Steam injection can increase oil production through a number of mechanisms. The viscosity of most oils is strongly dependent upon its temperature. In many cases, the viscosity of the reservoir oil can be reduced by 100 fold or more if the temperature of the oil is increased several hundred degrees. Steam injection can have substantial benefits in recovering even relatively light, low-viscosity oil. This is particularly true where such oils exist in thick, low permeability sands where present fracturing techniques are not effective. In such cases, a reduction in viscosity of the reservoir oil can sharply increase productivity. Steam injection is also useful in removing wellbore damage at injection and producing wells. Such damage is often attributable to asphaltic or paraffinic components of the crude oil which clog the pore spaces of the reservoir sand in the immediate vicinity of the well. Steam injection can be used to remove these deposits from the wellbore.
Injection of high temperature steam which may be 650° F. or even higher doses, however, present some special operational problems. When the steam is injected through the tubing, there may be substantial transfer of heat across the annular space to the well casing. When the well casing is firmly cemented into the wellbore, as it generally is, the thermally induced stresses may result in casing failure. Moreover, the primary object of any steam injection process is to transfer the thermal energy from the surface of the earth to the oil-bearing formation. Where significant quantities of thermal energy are lost as the steam travels through the tubing string, the process is naturally less efficient. On even a shallow well, the thermal losses from the steam during its travel down the tubing may be so high that the initially high-temperature, superheated or saturated steam will condense into hot water before reaching the formation. Such condensation represents a tremendous loss in the amount of thermal energy that the injected fluid is able to carry into the reservoir.

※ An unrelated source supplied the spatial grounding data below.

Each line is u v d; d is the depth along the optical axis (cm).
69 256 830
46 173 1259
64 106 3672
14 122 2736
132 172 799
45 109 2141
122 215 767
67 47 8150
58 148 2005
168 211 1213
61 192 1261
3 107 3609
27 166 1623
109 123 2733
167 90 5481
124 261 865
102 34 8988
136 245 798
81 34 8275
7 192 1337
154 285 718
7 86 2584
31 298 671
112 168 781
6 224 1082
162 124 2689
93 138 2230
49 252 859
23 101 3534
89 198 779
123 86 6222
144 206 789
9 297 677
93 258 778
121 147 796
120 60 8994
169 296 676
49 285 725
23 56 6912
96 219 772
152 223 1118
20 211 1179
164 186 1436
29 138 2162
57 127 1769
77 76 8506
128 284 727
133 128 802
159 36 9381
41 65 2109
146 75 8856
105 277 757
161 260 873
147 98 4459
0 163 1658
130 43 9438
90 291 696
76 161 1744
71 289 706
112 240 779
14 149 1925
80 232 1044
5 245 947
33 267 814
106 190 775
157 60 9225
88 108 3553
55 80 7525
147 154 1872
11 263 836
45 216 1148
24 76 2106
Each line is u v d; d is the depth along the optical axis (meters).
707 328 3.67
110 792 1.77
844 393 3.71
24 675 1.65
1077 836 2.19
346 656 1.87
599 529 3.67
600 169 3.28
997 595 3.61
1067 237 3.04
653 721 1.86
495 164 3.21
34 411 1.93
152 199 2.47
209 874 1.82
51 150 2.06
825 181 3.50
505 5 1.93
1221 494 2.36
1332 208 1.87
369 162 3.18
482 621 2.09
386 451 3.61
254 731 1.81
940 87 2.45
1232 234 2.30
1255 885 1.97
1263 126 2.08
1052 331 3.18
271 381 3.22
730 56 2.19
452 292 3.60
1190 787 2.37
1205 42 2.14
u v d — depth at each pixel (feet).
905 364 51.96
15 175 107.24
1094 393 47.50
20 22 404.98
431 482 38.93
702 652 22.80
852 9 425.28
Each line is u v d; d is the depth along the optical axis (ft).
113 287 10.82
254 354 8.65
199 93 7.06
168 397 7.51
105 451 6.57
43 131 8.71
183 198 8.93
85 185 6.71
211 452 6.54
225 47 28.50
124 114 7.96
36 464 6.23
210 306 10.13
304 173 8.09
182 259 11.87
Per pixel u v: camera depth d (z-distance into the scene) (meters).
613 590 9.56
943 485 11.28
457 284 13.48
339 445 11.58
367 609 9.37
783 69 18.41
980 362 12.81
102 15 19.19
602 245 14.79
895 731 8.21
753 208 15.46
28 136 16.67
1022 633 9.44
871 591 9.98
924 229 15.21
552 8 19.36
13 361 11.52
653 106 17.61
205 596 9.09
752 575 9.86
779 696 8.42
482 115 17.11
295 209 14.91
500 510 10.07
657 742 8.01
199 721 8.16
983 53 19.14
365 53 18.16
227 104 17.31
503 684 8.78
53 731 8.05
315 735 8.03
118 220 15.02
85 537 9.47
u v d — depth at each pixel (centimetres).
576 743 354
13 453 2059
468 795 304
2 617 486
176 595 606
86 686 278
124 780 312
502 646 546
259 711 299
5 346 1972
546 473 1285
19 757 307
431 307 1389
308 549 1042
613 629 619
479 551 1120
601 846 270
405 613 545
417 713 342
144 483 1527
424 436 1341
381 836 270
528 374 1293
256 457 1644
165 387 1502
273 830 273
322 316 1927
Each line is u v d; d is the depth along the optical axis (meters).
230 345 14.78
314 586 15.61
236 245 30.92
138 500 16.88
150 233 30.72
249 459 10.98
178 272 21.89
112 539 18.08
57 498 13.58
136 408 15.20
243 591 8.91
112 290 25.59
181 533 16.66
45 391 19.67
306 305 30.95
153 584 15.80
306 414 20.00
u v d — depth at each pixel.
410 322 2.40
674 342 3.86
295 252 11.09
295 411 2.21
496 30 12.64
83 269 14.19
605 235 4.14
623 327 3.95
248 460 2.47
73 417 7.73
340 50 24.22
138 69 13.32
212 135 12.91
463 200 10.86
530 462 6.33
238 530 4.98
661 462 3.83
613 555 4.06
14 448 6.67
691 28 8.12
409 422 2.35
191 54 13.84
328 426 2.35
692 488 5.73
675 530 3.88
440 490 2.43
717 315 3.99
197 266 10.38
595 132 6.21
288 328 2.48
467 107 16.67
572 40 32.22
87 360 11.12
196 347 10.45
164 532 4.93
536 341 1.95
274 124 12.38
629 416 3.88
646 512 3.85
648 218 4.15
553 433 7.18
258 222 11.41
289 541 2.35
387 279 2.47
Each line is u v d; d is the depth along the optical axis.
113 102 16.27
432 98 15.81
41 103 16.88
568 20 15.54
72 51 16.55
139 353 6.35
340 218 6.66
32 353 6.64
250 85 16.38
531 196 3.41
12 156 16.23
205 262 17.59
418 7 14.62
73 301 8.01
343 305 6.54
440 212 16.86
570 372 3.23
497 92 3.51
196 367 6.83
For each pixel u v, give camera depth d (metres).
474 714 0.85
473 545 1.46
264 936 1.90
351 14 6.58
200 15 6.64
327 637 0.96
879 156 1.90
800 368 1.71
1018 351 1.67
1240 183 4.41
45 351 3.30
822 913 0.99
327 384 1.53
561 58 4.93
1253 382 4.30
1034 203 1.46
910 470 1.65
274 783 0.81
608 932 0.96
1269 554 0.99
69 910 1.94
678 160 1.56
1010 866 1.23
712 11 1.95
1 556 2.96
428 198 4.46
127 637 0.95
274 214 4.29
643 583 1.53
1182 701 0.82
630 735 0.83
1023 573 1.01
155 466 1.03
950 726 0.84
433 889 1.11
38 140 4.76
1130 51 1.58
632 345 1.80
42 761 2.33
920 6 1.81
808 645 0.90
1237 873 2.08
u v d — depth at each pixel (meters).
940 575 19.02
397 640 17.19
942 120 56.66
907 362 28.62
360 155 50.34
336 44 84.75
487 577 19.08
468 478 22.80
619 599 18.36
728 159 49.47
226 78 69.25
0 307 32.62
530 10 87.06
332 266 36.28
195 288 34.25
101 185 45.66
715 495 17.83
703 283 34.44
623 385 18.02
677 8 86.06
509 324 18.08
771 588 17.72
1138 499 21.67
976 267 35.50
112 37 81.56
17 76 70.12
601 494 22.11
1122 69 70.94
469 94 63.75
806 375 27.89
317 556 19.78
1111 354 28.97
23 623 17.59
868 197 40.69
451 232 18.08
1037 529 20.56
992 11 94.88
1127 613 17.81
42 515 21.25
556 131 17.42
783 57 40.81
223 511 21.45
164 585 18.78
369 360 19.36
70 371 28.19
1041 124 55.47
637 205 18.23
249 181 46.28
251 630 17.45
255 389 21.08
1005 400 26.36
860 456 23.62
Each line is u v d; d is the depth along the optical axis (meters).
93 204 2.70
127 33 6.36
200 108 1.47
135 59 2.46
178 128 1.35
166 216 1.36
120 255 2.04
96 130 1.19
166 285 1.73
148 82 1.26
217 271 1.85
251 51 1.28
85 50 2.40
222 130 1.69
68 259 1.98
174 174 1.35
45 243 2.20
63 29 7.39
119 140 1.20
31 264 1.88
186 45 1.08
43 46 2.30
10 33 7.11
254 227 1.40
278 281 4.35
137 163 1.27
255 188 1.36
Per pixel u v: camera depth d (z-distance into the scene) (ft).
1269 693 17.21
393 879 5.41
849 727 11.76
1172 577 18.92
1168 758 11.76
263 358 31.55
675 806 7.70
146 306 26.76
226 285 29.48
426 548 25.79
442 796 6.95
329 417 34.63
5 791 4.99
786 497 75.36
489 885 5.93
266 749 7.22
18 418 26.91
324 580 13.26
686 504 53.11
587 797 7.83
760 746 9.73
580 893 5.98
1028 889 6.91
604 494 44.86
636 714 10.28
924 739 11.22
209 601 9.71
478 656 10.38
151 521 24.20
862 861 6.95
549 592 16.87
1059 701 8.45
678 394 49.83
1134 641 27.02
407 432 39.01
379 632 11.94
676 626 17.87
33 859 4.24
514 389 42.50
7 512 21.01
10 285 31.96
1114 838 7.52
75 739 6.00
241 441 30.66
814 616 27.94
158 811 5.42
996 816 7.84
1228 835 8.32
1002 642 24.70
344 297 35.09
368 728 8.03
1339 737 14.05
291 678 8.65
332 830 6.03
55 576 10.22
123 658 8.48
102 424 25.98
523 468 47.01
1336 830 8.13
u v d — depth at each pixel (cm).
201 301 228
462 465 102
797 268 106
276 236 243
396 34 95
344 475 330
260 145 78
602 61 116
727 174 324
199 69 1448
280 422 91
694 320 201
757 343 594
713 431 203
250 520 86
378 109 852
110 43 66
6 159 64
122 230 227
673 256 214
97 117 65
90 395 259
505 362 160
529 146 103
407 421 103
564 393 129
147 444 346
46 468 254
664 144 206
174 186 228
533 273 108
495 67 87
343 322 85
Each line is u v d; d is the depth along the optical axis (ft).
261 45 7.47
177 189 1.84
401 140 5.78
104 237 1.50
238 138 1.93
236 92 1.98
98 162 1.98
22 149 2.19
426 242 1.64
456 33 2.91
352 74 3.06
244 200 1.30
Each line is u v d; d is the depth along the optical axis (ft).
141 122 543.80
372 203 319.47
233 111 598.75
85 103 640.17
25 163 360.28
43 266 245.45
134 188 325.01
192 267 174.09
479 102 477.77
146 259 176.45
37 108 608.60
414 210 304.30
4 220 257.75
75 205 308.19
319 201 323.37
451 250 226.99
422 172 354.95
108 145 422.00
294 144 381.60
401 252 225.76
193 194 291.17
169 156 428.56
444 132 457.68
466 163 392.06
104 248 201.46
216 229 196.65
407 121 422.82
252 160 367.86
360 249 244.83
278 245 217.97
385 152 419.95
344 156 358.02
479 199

A number of proposals have been advanced to combat excessive heat losses and to reduce casing temperatures in steam injection processes. It has been suggested that a temperature resistant, thermal packer be employed to isolate the annular space between the casing and injection tubing. Such equipment will reduce heat transfer due to convection between the tubing string and the casing string by forming a closed, dead-gas space in the annulus. Such specialized equipment is not only highly expensive, but does nothing to prevent radiant thermal transfer from the injection tubing.
It has been suggested that the wells be completed with a bitumastic coating. This completion technique utilizes a material to coat the casing which will melt at high temperature. When melting occurs, the casing is free to expand thus preventing the stresses which would otherwise be placed on the casing due to an increase in its temperature. This method has not proven to be universally successful in preventing casing failure. In some instances the formation may contact the casing with sufficient force to prevent free expansion and contraction of the casing during heating and cooling. Under these circumstances casing failure is possible due to the unrelieved stresses. Moreover, such a completion technique does nothing to prevent the loss of thermal energy from injection tubing.
It has been suggested that an inert gas, such as nitrogen, be introduced into the annular space between the casing and tubing and pumped down the annulus to the formation. This method requires, however, a source of gas, means for pumping the gas down the annulus, and means for separating the inert gas from the produced well fluids.
Another means which has been successfuuly employed to lower heat transfer from steam injection tubing is the heat reflector system. This is a shell of heat reflective, metal pipe which surrounds the tubing string. It is assembled in joints which are equal in length to the joints of the tubing and run into the hole with the tubing string as an integrated unit. The outer shell may be sealed at the top and bottom to prevent the entry of well fluids into the space between the steam injection tubing and the heat reflective shell. Such a system has utility in preventing the transfer of thermal energy from injection tubing due to radiation, conduction, and convection. Such a system, of course, is relatively expensive since it requires two strings of metallic pipe -- the injection tubing and the heat reflective shell. Moreover, the use of the heat reflective shell will reduce the diameter of the tubing which may be effectively employed in any given well. This can be particularly important where multiple strings of tubing are employed in a single well.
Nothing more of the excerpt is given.